----- Supplied material -----

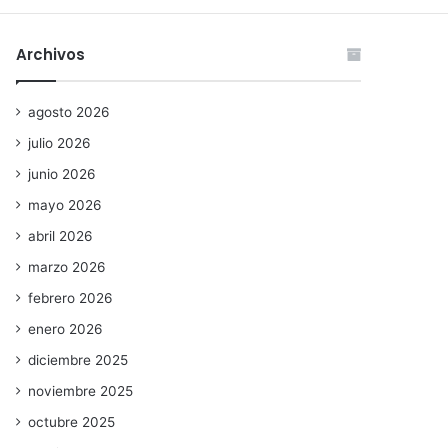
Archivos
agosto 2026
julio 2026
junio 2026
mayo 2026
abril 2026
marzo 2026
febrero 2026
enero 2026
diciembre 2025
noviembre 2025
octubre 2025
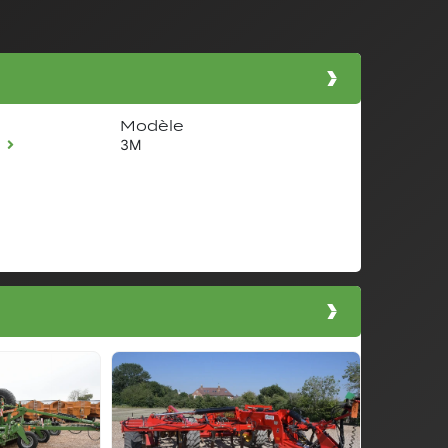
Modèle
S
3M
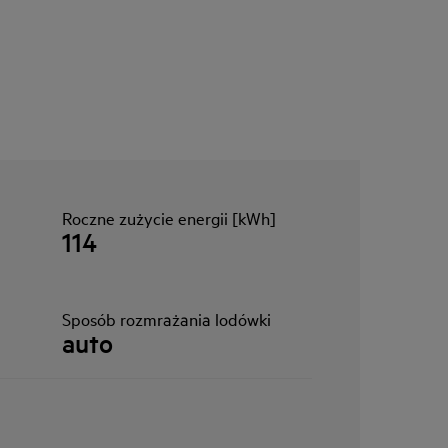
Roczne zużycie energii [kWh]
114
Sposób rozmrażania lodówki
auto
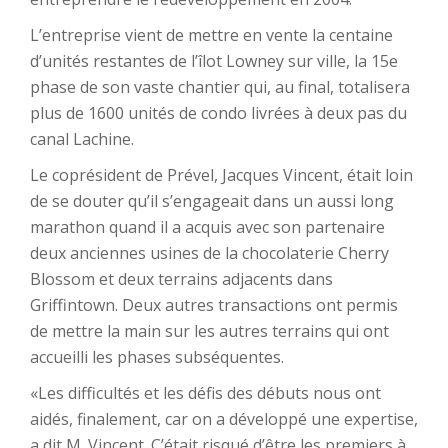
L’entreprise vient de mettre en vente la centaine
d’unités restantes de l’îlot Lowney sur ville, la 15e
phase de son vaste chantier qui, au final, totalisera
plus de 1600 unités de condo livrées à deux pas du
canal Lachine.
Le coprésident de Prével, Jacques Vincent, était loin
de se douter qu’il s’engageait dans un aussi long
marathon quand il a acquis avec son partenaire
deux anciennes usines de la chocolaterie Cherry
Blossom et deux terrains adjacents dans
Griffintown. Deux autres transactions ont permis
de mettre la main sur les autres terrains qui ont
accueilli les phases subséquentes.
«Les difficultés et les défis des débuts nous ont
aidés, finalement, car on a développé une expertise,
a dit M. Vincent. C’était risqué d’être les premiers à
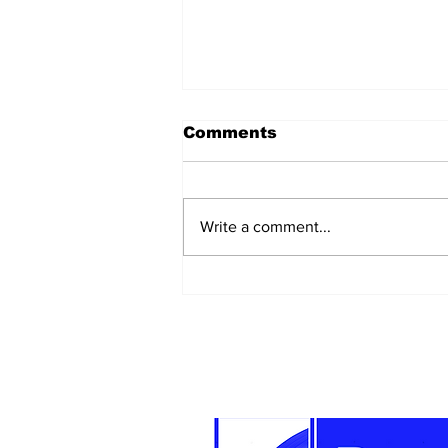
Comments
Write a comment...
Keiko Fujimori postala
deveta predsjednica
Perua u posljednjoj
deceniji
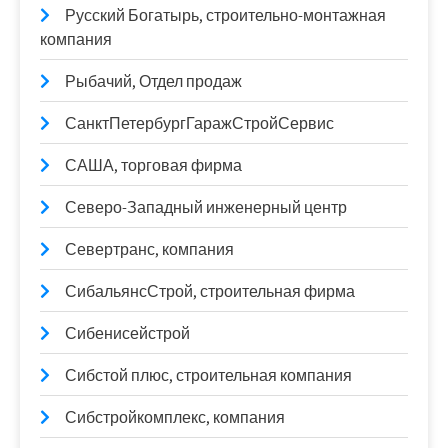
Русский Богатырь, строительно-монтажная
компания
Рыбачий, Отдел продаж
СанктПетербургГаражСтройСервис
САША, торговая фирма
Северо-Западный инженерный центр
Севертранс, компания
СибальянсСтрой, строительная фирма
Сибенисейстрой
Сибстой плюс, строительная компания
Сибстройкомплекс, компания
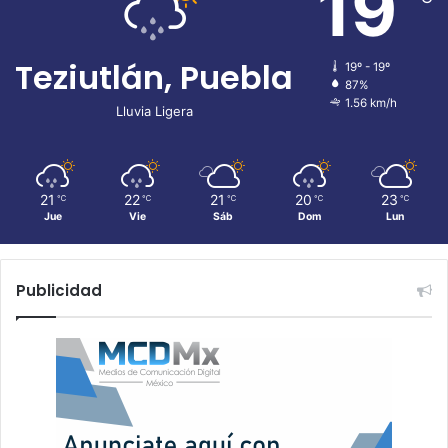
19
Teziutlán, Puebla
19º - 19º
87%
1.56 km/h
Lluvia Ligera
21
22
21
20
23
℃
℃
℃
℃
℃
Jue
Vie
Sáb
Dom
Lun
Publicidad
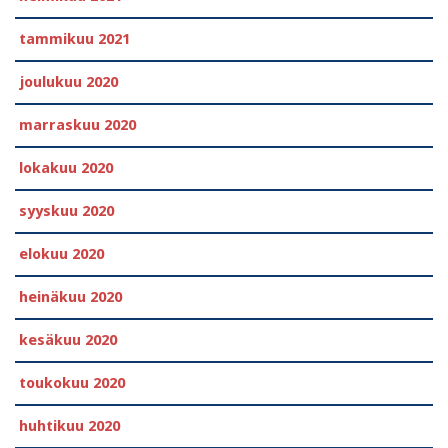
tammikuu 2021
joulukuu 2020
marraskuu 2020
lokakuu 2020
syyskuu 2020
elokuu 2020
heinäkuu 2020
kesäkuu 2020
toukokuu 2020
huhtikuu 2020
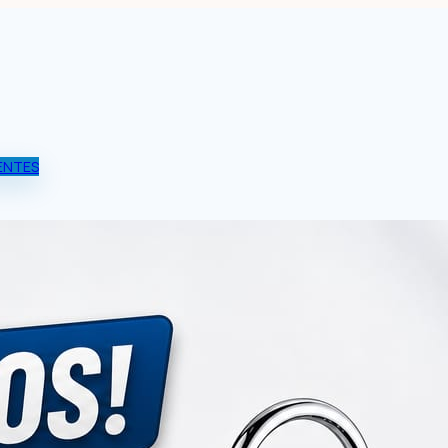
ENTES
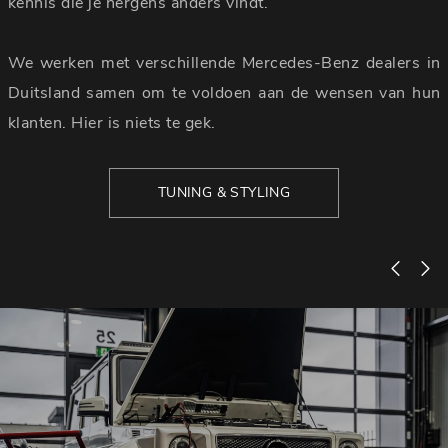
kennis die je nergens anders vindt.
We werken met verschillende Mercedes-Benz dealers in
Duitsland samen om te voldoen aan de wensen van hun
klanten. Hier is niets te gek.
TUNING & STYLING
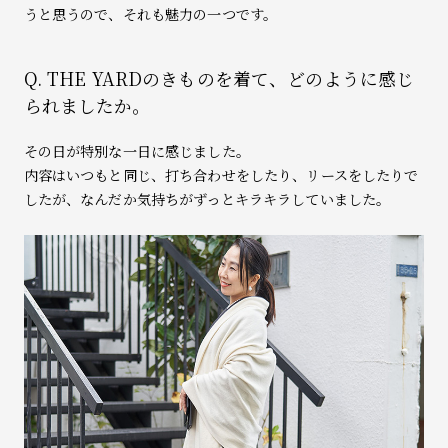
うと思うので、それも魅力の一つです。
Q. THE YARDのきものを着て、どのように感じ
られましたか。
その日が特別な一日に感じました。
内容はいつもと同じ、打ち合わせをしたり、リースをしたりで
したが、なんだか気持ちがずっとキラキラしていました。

-----

Can you retype the text read from every listing above, word for word and line for line, leaving out the pictures?

▶ [Solution to the exercise]
Archivos
agosto 2026
julio 2026
junio 2026
mayo 2026
abril 2026
marzo 2026
febrero 2026
enero 2026
diciembre 2025
noviembre 2025
octubre 2025
Modèle
S
3M
Roczne zużycie energii [kWh]
114
Sposób rozmrażania lodówki
auto
L’entreprise vient de mettre en vente la centaine
d’unités restantes de l’îlot Lowney sur ville, la 15e
phase de son vaste chantier qui, au final, totalisera
plus de 1600 unités de condo livrées à deux pas du
canal Lachine.
Le coprésident de Prével, Jacques Vincent, était loin
de se douter qu’il s’engageait dans un aussi long
marathon quand il a acquis avec son partenaire
deux anciennes usines de la chocolaterie Cherry
Blossom et deux terrains adjacents dans
Griffintown. Deux autres transactions ont permis
de mettre la main sur les autres terrains qui ont
accueilli les phases subséquentes.
«Les difficultés et les défis des débuts nous ont
aidés, finalement, car on a développé une expertise,
a dit M. Vincent. C’était risqué d’être les premiers à
Comments
Write a comment...
Keiko Fujimori postala
deveta predsjednica
Perua u posljednjoj
deceniji
Русский Богатырь, строительно-монтажная
компания
Рыбачий, Отдел продаж
СанктПетербургГаражСтройСервис
САША, торговая фирма
Северо-Западный инженерный центр
Севертранс, компания
СибальянсСтрой, строительная фирма
Сибенисейстрой
Сибстой плюс, строительная компания
Сибстройкомплекс, компания
19
Teziutlán, Puebla
19º - 19º
87%
1.56 km/h
Lluvia Ligera
21
22
21
20
23
℃
℃
℃
℃
℃
Jue
Vie
Sáb
Dom
Lun
Publicidad
tammikuu 2021
joulukuu 2020
marraskuu 2020
lokakuu 2020
syyskuu 2020
elokuu 2020
heinäkuu 2020
kesäkuu 2020
toukokuu 2020
huhtikuu 2020
ENTES
kennis die je nergens anders vindt.
We werken met verschillende Mercedes-Benz dealers in
Duitsland samen om te voldoen aan de wensen van hun
klanten. Hier is niets te gek.
TUNING & STYLING
うと思うので、それも魅力の一つです。
Q. THE YARDのきものを着て、どのように感じ
られましたか。
その日が特別な一日に感じました。
内容はいつもと同じ、打ち合わせをしたり、リースをしたりで
したが、なんだか気持ちがずっとキラキラしていました。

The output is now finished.